How Valid Are Cortisol and Galvanic Skin Responses in Measuring Student Stress During Training? Comment on the Psychological Effects of Simulation Training

We read with great interest the article “Comparing the Psychological Effects of Manikin-Based and Augmented Reality–Based Simulation Training: Within-Subjects Crossover Study” by Toohey et al [1]. We commend the authors for considering medical students’ psychological well-being and the risk of excessive stress in the advent of augmented reality (AR) exploration. However, we wish to discuss certain aspects of the research.

First, the time point of salivary cortisol measurements, at 15 minutes post simulation, may not be sufficient, as cortisol levels peak approximately 30 minutes after a stressful event [2]. Hence, the traumatic scenario ending of pediatric death may not be captured in this last cortisol measurement, underestimating the stressful impact of the scenario. In addition, interperson variability is exacerbated by factors including smoking, coffee, and alcohol consumption [2]. Hence, measurement or controlling of these factors prior to simulation may aid in the accuracy of results. Moreover, as nearly one-third of individuals do not mount a cortisol response [2], markers such as α-amylase, as done by Stecz et al [3], may be considered in the future.

Comparable stress responses between AR and manikin-based simulations are promising for the future of AR in medical teaching. However, we are concerned about the validity of the galvanic skin response (GSR) measurement, especially as it was the only finding that differed between both simulations. Participants may have had excess palmar sweat or products interfering with the GSR measurement (eg, hand lotions); this was not addressed in the protocol through prior handwashing [4]. Postsimulation GSR measurements may also be worthwhile to observe because the stress during personal postsimulation reflection has not been considered.

Furthermore, student demographic characteristics, including socioeconomic background and ethnicity are not detailed. Members of racial and ethnic minority groups and the working class experience greater chronic stress and cumulative stress exposure during their lives [2]. As such, these characteristics are suggested to influence physiological and psychological stress responses [2]. Hence, these potential confounders should be detailed and adjusted so that the study results are considered in the context of wider student populations. Determining the representativeness of the student sample would also be aided by detailing the proportion of participants with pre-existing psychological traits (ie, depression and posttraumatic stress disorder).

The implications of this study for future research are promising.
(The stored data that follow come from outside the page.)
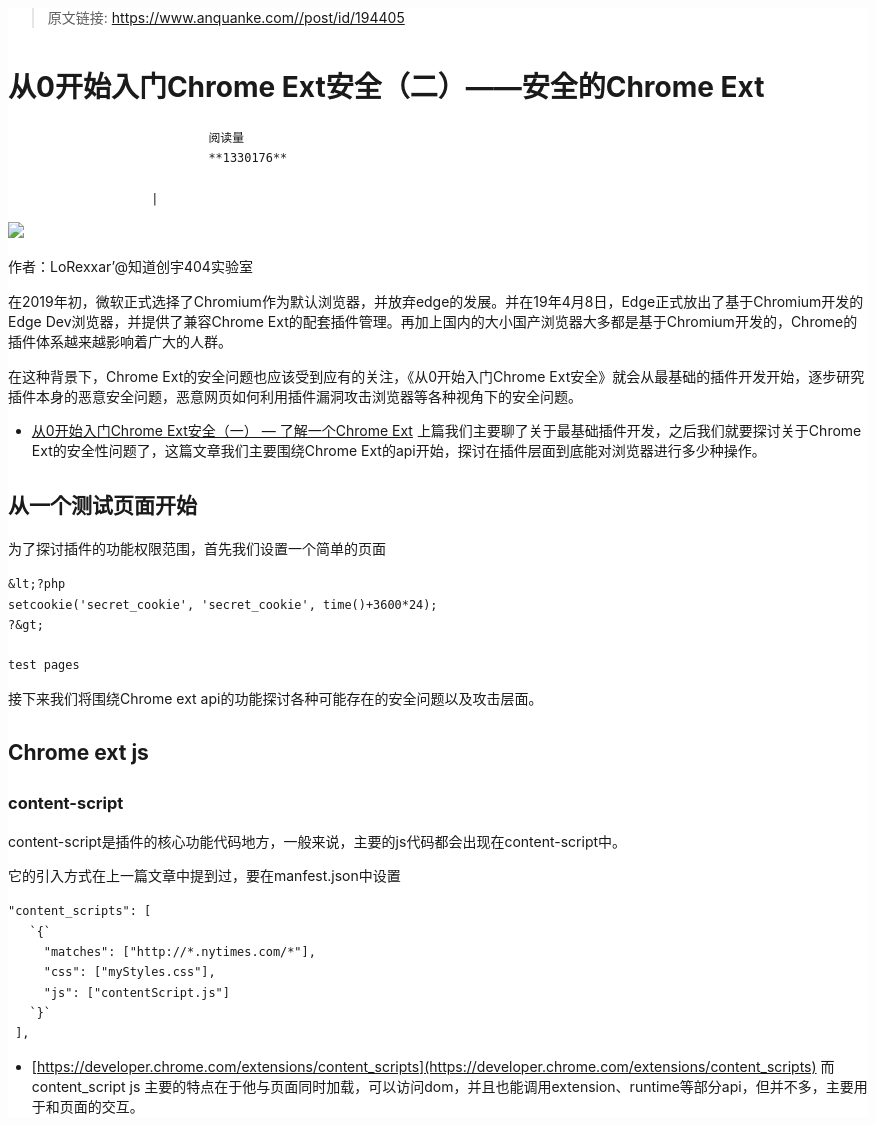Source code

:> 原文链接: https://www.anquanke.com//post/id/194405 


# 从0开始入门Chrome Ext安全（二）——安全的Chrome Ext


                                阅读量   
                                **1330176**
                            
                        |
                        
                                                                                    



[![](https://p2.ssl.qhimg.com/t01d167f302936761b3.jpg)](https://p2.ssl.qhimg.com/t01d167f302936761b3.jpg)



作者：LoRexxar’@知道创宇404实验室

在2019年初，微软正式选择了Chromium作为默认浏览器，并放弃edge的发展。并在19年4月8日，Edge正式放出了基于Chromium开发的Edge Dev浏览器，并提供了兼容Chrome Ext的配套插件管理。再加上国内的大小国产浏览器大多都是基于Chromium开发的，Chrome的插件体系越来越影响着广大的人群。

在这种背景下，Chrome Ext的安全问题也应该受到应有的关注，《从0开始入门Chrome Ext安全》就会从最基础的插件开发开始，逐步研究插件本身的恶意安全问题，恶意网页如何利用插件漏洞攻击浏览器等各种视角下的安全问题。
- [从0开始入门Chrome Ext安全（一） — 了解一个Chrome Ext](https://paper.seebug.org/1082/)
上篇我们主要聊了关于最基础插件开发，之后我们就要探讨关于Chrome Ext的安全性问题了，这篇文章我们主要围绕Chrome Ext的api开始，探讨在插件层面到底能对浏览器进行多少种操作。



## 从一个测试页面开始

为了探讨插件的功能权限范围，首先我们设置一个简单的页面

```
&lt;?php
setcookie('secret_cookie', 'secret_cookie', time()+3600*24);
?&gt;

test pages
```

接下来我们将围绕Chrome ext api的功能探讨各种可能存在的安全问题以及攻击层面。



## Chrome ext js

### content-script

content-script是插件的核心功能代码地方，一般来说，主要的js代码都会出现在content-script中。

它的引入方式在上一篇文章中提到过，要在manfest.json中设置

```
"content_scripts": [
   `{`
     "matches": ["http://*.nytimes.com/*"],
     "css": ["myStyles.css"],
     "js": ["contentScript.js"]
   `}`
 ],
```
- [https://developer.chrome.com/extensions/content_scripts](https://developer.chrome.com/extensions/content_scripts)
而content_script js 主要的特点在于他与页面同时加载，可以访问dom，并且也能调用extension、runtime等部分api，但并不多，主要用于和页面的交互。

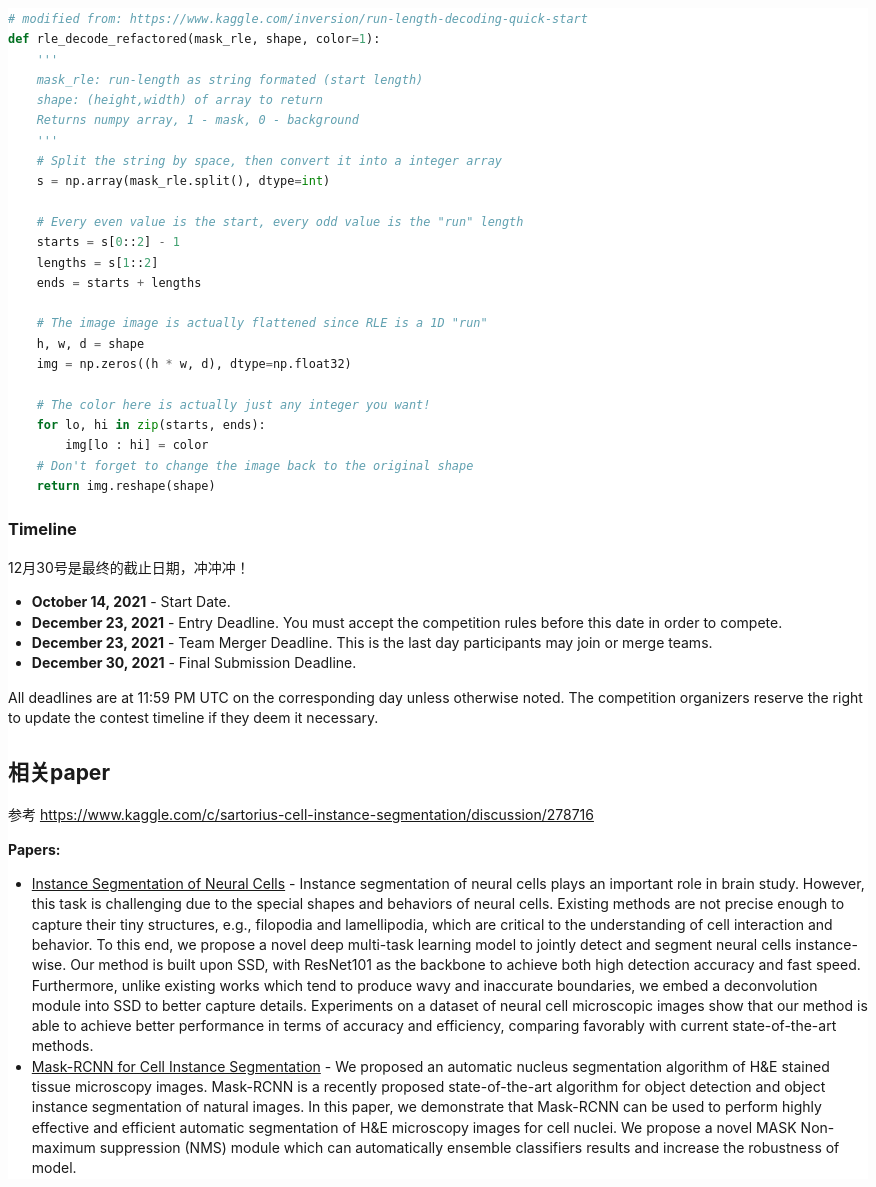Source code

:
 ```python
# modified from: https://www.kaggle.com/inversion/run-length-decoding-quick-start
def rle_decode_refactored(mask_rle, shape, color=1):
    '''
    mask_rle: run-length as string formated (start length)
    shape: (height,width) of array to return 
    Returns numpy array, 1 - mask, 0 - background
    '''
    # Split the string by space, then convert it into a integer array
    s = np.array(mask_rle.split(), dtype=int)

    # Every even value is the start, every odd value is the "run" length
    starts = s[0::2] - 1
    lengths = s[1::2]
    ends = starts + lengths

    # The image image is actually flattened since RLE is a 1D "run"
    h, w, d = shape
    img = np.zeros((h * w, d), dtype=np.float32)

    # The color here is actually just any integer you want!
    for lo, hi in zip(starts, ends):
        img[lo : hi] = color
    # Don't forget to change the image back to the original shape
    return img.reshape(shape)
```

### Timeline

12月30号是最终的截止日期，冲冲冲！

- **October 14, 2021** - Start Date.
- **December 23, 2021** - Entry Deadline. You must accept the competition rules before this date in order to compete.
- **December 23, 2021** - Team Merger Deadline. This is the last day participants may join or merge teams.
- **December 30, 2021** - Final Submission Deadline.

All deadlines are at 11:59 PM UTC on the corresponding day unless otherwise noted. The competition organizers reserve the right to update the contest timeline if they deem it necessary.

## 相关paper

参考 https://www.kaggle.com/c/sartorius-cell-instance-segmentation/discussion/278716

**Papers:**

- [Instance Segmentation of Neural Cells](https://www.researchgate.net/publication/329933921_Instance_Segmentation_of_Neural_Cells) - Instance segmentation of neural cells plays an important role in brain study. However, this task is challenging due to the special shapes and behaviors of neural cells. Existing methods are not precise enough to capture their tiny structures, e.g., filopodia and lamellipodia, which are critical to the understanding of cell interaction and behavior. To this end, we propose a novel deep multi-task learning model to jointly detect and segment neural cells instance-wise. Our method is built upon SSD, with ResNet101 as the backbone to achieve both high detection accuracy and fast speed. Furthermore, unlike existing works which tend to produce wavy and inaccurate boundaries, we embed a deconvolution module into SSD to better capture details. Experiments on a dataset of neural cell microscopic images show that our method is able to achieve better performance in terms of accuracy and efficiency, comparing favorably with current state-of-the-art methods.
- [Mask-RCNN for Cell Instance Segmentation](https://www.researchgate.net/publication/340998089_Rank_6_Mask-RCNN_for_Cell_Instance_Segmentation) - We proposed an automatic nucleus segmentation algorithm of H&E stained tissue microscopy images. Mask-RCNN is a recently proposed state-of-the-art algorithm for object detection and object instance segmentation of natural images. In this paper, we demonstrate that Mask-RCNN can be used to perform highly effective and efficient automatic segmentation of H&E microscopy images for cell nuclei. We propose a novel MASK Non-maximum suppression (NMS) module which can automatically ensemble classifiers results and increase the robustness of model.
Stecz et al [3] measured heart rate variability and blood pressure, which could be useful, as greater cardiovascular responses to stress increase long-term cardiovascular risk. Furthermore, it could also be valuable to have further descriptions of the students’ opinions regarding which simulation fulfilled their learning outcomes better. Additionally, knowing student perspectives on whether a certain scenario suited one type of simulation more than the other can explore the nuances of simulations; it may be that one modality is not best for all scenarios.

In conclusion, the authors have conducted a valuable and needed study in the face of the ever-growing field of AR. However, we highlight recommendations regarding outcome measurements, demographics, and avenues for future exploration.